Written in 1724, Swift’s anonymous letter objects to the English imposition of this debased currency, noting that Mr. Wood had procured a patent to coin £108,000 in copper half-pence pieces. The Wikipedia article on Mr. Wood notes that the patent licensed him to coin this sum from 360 tons of copper at 30 pence to the pound (lb.). In the Eighteenth Century, the metal value of coins was not much less than the nominal value of the coins themselves. A Swift put it:
the halfpence and farthings in England pass for very little more than they are worth. And if you should beat them to pieces, and sell them to the brazier you would not lose above a penny in a shilling.
But Mr.
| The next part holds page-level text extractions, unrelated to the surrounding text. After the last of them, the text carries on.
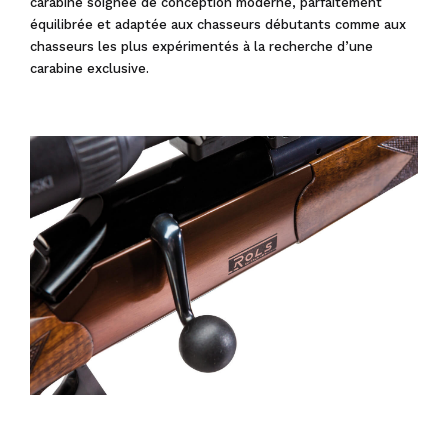
carabine soignée de conception moderne, parfaitement
équilibrée et adaptée aux chasseurs débutants comme aux
chasseurs les plus expérimentés à la recherche d’une
carabine exclusive.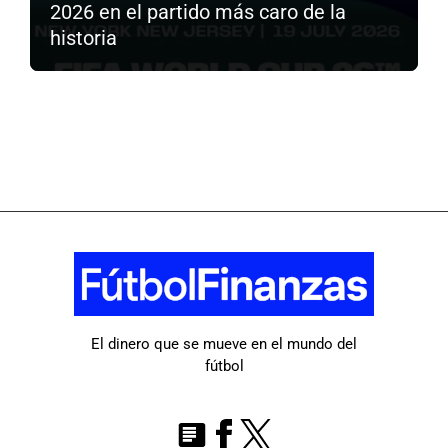
2026 en el partido más caro de la
historia
El dinero que se mueve en el mundo del
fútbol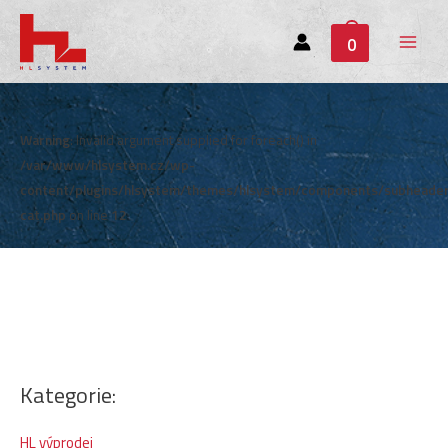
0
Main
Menu
Warning
: Invalid argument supplied for foreach() in
/var/www/hlsystem.cz/wp-
content/plugins/hlsystem/themes/hlsystem/components/subheade
cat.php
on line
12
Kategorie:
HL výprodej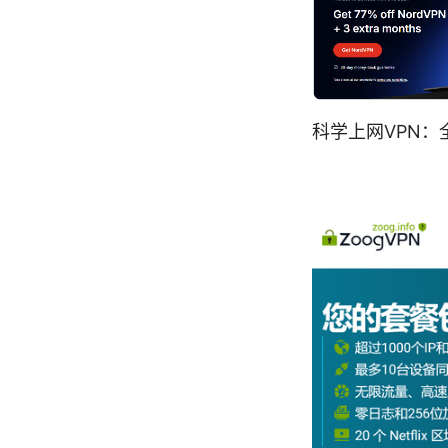
科学上网VPN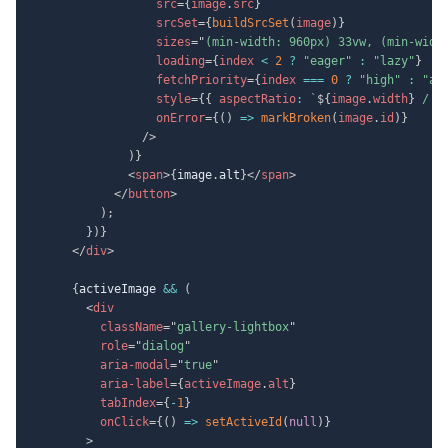
src
=
{
image
.
src
}
srcSet
=
{
buildSrcSet
(
image
)
}
sizes
=
"
(min-width: 960px) 33vw, (min-widt
loading
=
{
index 
<
2
?
"eager"
:
"lazy"
}
fetchPriority
=
{
index 
===
0
?
"high"
:
"au
style
=
{
{
 aspectRatio
:
`
${
image
.
width
}
 / 
$
onError
=
{
(
)
=>
markBroken
(
image
.
id
)
}
/>
)
}
<
span
>
{
image
.
alt
}
</
span
>
</
button
>
)
;
}
)
}
</
div
>
{
activeImage 
&&
(
<
div
className
=
"
gallery-lightbox
"
role
=
"
dialog
"
aria-modal
=
"
true
"
aria-label
=
{
activeImage
.
alt
}
tabIndex
=
{
-
1
}
onClick
=
{
(
)
=>
setActiveId
(
null
)
}
>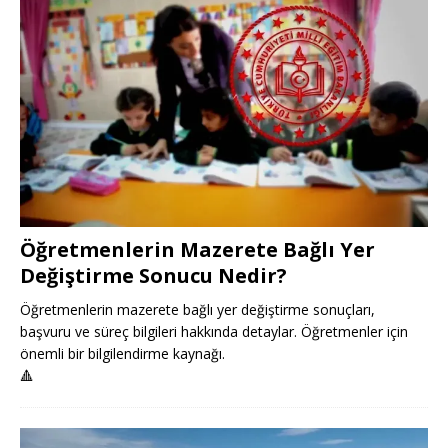
Öğretmenlerin Mazerete Bağlı Yer
Değiştirme Sonucu Nedir?
Öğretmenlerin mazerete bağlı yer değiştirme sonuçları,
başvuru ve süreç bilgileri hakkında detaylar. Öğretmenler için
önemli bir bilgilendirme kaynağı.
🔺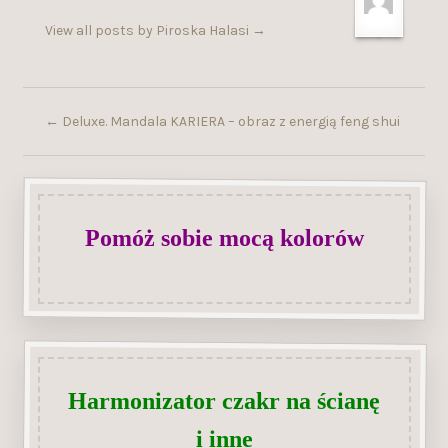
View all posts by Piroska Halasi
→
←
Deluxe. Mandala KARIERA – obraz z energią feng shui
Pomóż sobie mocą kolorów
Harmonizator czakr na ścianę
i inne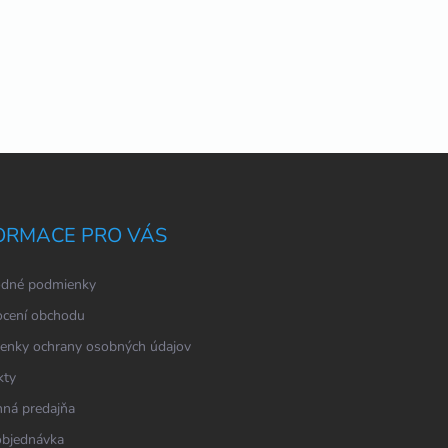
ORMACE PRO VÁS
dné podmienky
cení obchodu
enky ochrany osobných údajov
kty
ná predajňa
objednávka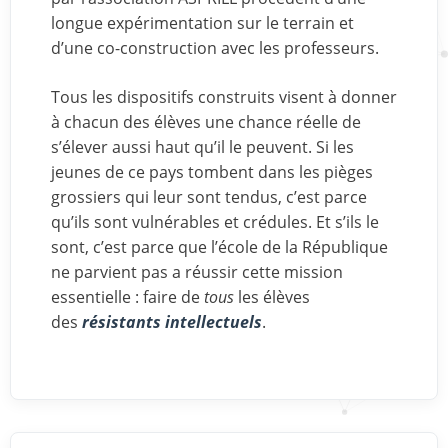
longue expérimentation sur le terrain et
d’une co-construction avec les professeurs.
Tous les dispositifs construits visent à donner
à chacun des élèves une chance réelle de
s’élever aussi haut qu’il le peuvent. Si les
jeunes de ce pays tombent dans les pièges
grossiers qui leur sont tendus, c’est parce
qu’ils sont vulnérables et crédules. Et s’ils le
sont, c’est parce que l’école de la République
ne parvient pas a réussir cette mission
essentielle : faire de
tous
les élèves
des
résistants intellectuels
.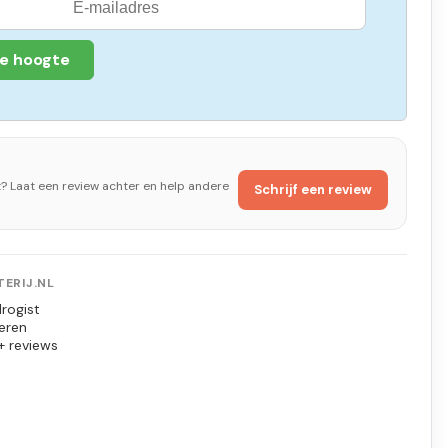
de hoogte
t? Laat een review achter en help andere
Schrijf een review
ERIJ.NL
rogist
eren
+ reviews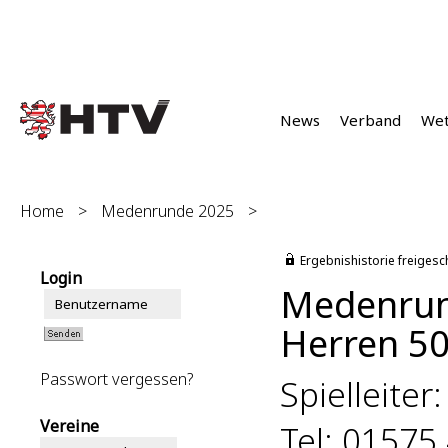
News
Verband
We
Home
>
Medenrunde 2025
>
Ergebnishistorie freigesc
Login
Medenrun
Herren 50
Passwort vergessen?
Spielleiter
Vereine
Tel: 01575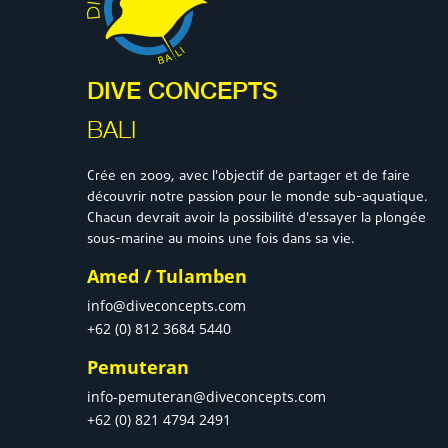
DIVE CONCEPTS
BALI
Crée en 2009, avec l'objectif de partager et de faire
découvrir notre passion pour le monde sub-aquatique.
Chacun devrait avoir la possibilité d'essayer la plongée
sous-marine au moins une fois dans sa vie.
Amed / Tulamben
info@diveconcepts.com
+62 (0) 812 3684 5440
Pemuteran
info-pemuteran@diveconcepts.com
+62 (0) 821 4794 2491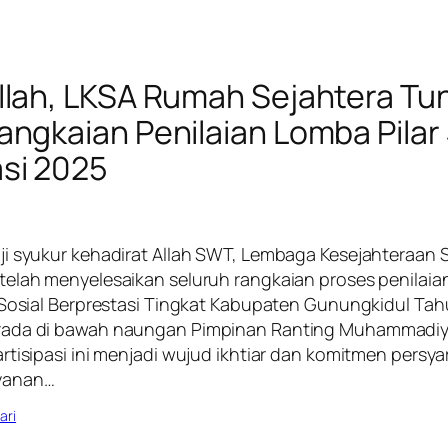
llah, LKSA Rumah Sejahtera Tu
angkaian Penilaian Lomba Pilar 
si 2025
i syukur kehadirat Allah SWT, Lembaga Kesejahteraan 
telah menyelesaikan seluruh rangkaian proses penilaia
 Sosial Berprestasi Tingkat Kabupaten Gunungkidul Ta
rada di bawah naungan Pimpinan Ranting Muhammadi
rtisipasi ini menjadi wujud ikhtiar dan komitmen persy
yanan…
ari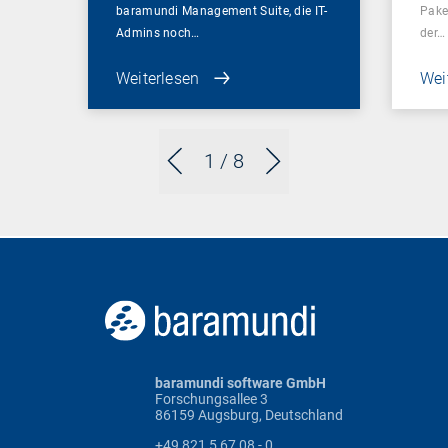
baramundi Management Suite, die IT-
Pake
Admins noch…
der…
Weiterlesen
Wei
1
/ 8
baramundi software GmbH
Forschungsallee 3
86159 Augsburg, Deutschland
+49 821 5 67 08 - 0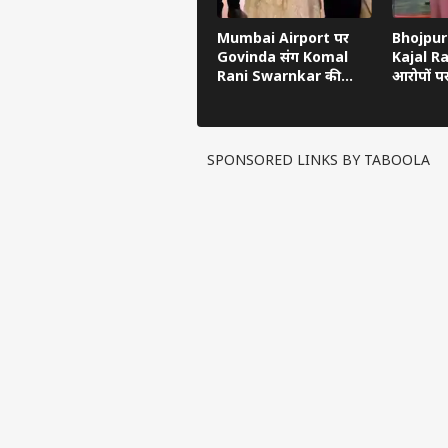
Mumbai Airport पर
Bhojpuri
Govinda संग Komal
Kajal R
Rani Swarnkar की
आरोपों प
तस्वीरें वायरल, Dating
Nirahua
Rumours फिर तेज
उसी के ल
SPONSORED LINKS BY TABOOLA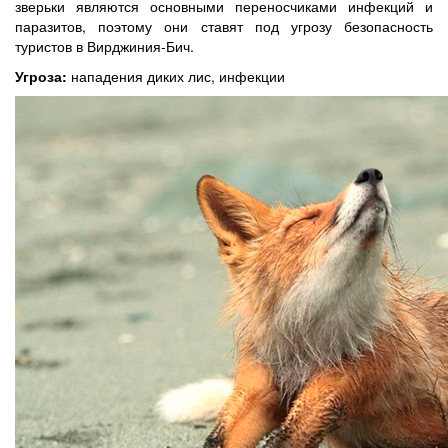
зверьки являются основными переносчиками инфекций и
паразитов, поэтому они ставят под угрозу безопасность
туристов в Вирджиния-Бич.
Угроза:
нападения диких лис, инфекции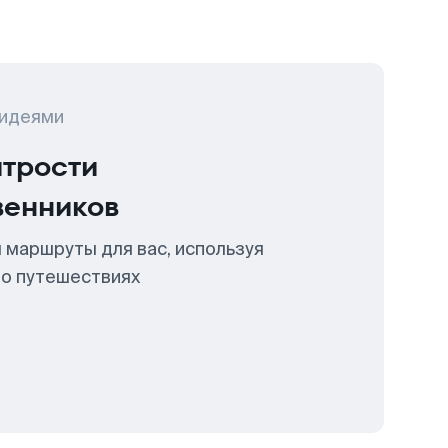
 идеями
итрости
венников
 маршруты для вас, используя
 о путешествиях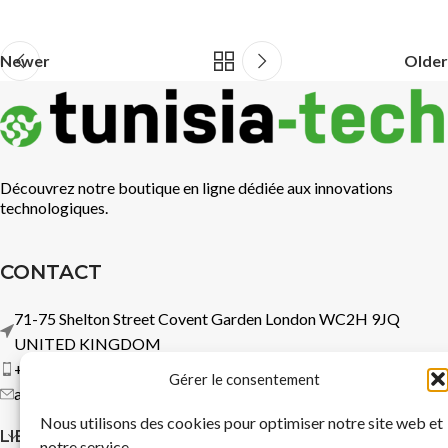
Newer
Older
Découvrez notre boutique en ligne dédiée aux innovations
technologiques.
CONTACT
71-75 Shelton Street Covent Garden London WC2H 9JQ
UNITED KINGDOM
+44 7737 360583
Gérer le consentement
admin@logitechsoftware.com
Nous utilisons des cookies pour optimiser notre site web et
LIENS RAPIDES
notre service.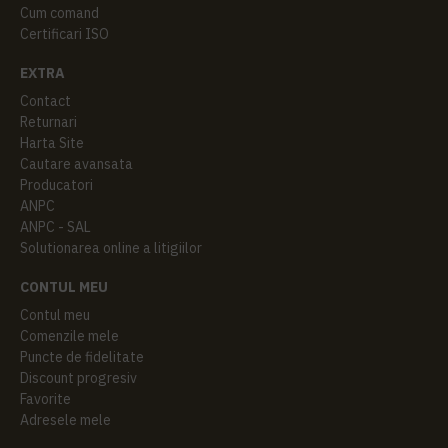
Cum comand
Certificari ISO
EXTRA
Contact
Returnari
Harta Site
Cautare avansata
Producatori
ANPC
ANPC - SAL
Solutionarea online a litigiilor
CONTUL MEU
Contul meu
Comenzile mele
Puncte de fidelitate
Discount progresiv
Favorite
Adresele mele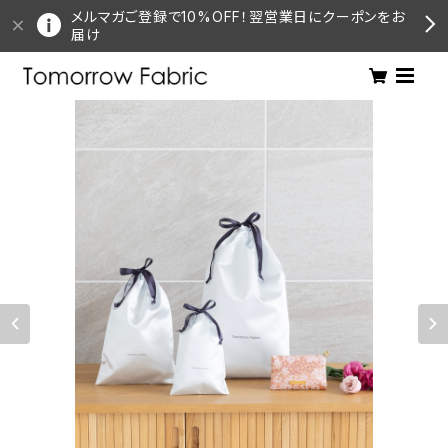
メルマガご登録で10%OFF！翌営業日にクーポンをお
届け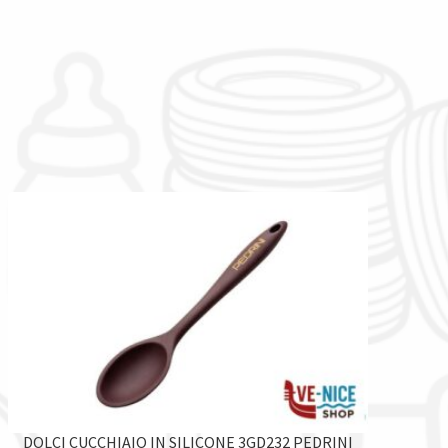
DOLCI CUCCHIAIO IN SILICONE 3GD232 PEDRINI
Wood made his halfpence of such base metal, and so much smaller than the English ones, that the brazier would not give you above a penny of good money for a shilling of his;
So I tried to do the math. 360 tons x 2000 lbs per ton x 30 pence per pound (lb.) = 21,600,000 pence. Since there were 240 pence to the pound sterling (£), this seemed to be only £90,000. I double checked all my sums. Confirmed that 12 pence to the shilling x 20 shillings to the £ = 240 pence per £. (For an American like me, the use of pounds avoidupois (lbs.) to weigh the copper versus the pound sterling (£) was an added confusion. But it was clear that the “30 pence to the pound” referred to the number of coins to be obtained from one pound (lb.) of copper, i.e. sixteen ounces or 454 grams, if you like.)
Then it hit me, English tons, or “long ton,” per Wikipedia article on the ton, noted that there were 2240 pounds to the long ton, used in pre-metric U.K. and other Commonwealth countries, other than the U.S. and Canada. I dimly recalled the notion of s different “ton,” and the number “2240” also seemed familiar. I re-did the arithmetic, 360 x 2240 x 30 / 240. That equalled 100,800. “Oh, somewhere the 8 got moved around.” Nope. Double-checked the articles and my math. There was no transposition anywhere. WTF?
I even consulted this 1903 book on the Coinage of William Wood, by Philip Nelson. It confirmed everything described above, but shed no light on the discrepanacy.
How did he get £108,000 from 360 tons of copper, at 30 pence per pound? It did not add up.
Finally, with more Googling and reference to the O.E.D., I discovered that iron, and presumably other metals like copper, were measured with a “longweight” ton, equal to 2400 pounds (lbs.). And yes …
360 x 2400 x 30 / 240 = £108,000.
As an aside, Nelson book points out that Woods’ coinage was only about 25% debased, compared to English coins circulating at the same period. Swift’s claim that the coins were grossly debased was a great exaggeration. Nonetheless, in politics and public opinion, the appearance can be greater than the reality. Not unlike the Stamp Acts and Tea Act in the American colonies, Wood’s coinage was perceived as another example of high-handed English exploitation. While there were many, many instances of exploitation in England’s 700 year domination of Ireland, this was (in fact) one of the least.